After going through the data below, state how many lines contain "مطالب", and nothing else.

------------------------------------------------------------------------

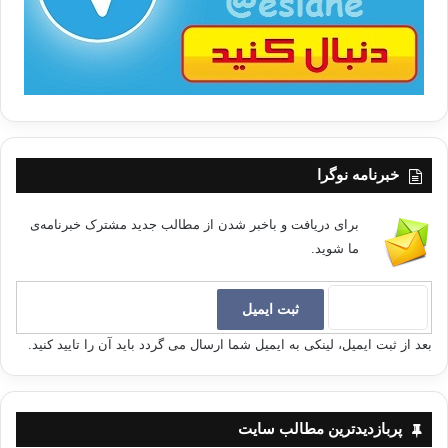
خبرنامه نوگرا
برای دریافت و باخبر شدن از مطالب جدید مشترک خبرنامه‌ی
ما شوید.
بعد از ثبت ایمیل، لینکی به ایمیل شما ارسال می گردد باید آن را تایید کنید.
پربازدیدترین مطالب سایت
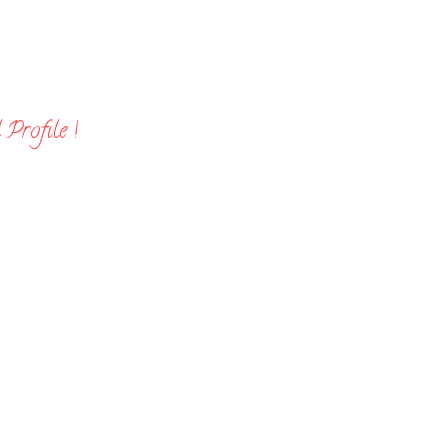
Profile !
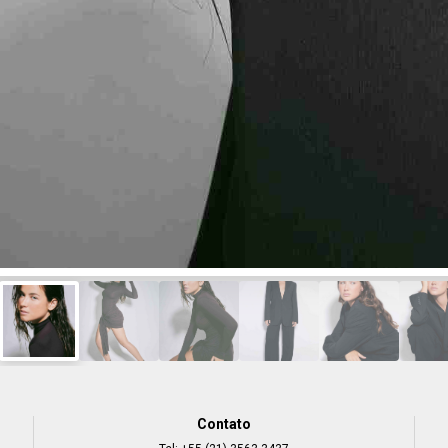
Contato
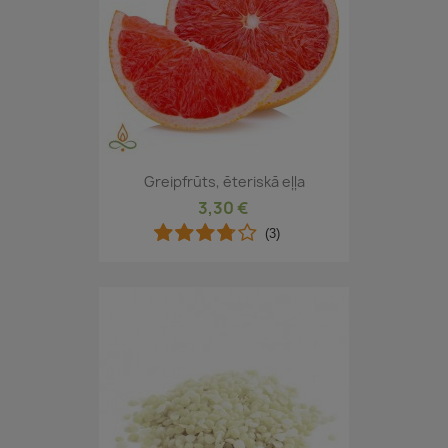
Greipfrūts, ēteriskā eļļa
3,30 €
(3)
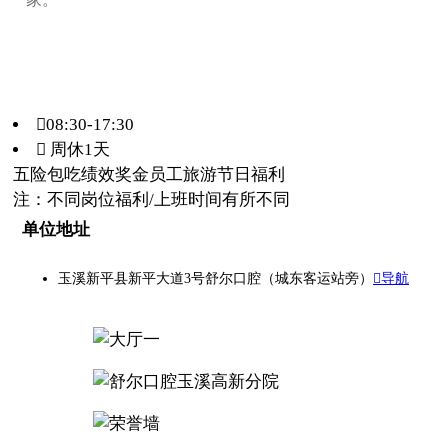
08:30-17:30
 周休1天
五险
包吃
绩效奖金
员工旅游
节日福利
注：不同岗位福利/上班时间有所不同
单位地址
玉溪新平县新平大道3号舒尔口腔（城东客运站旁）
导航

------------------------------------------------------------------------

Problem solution
2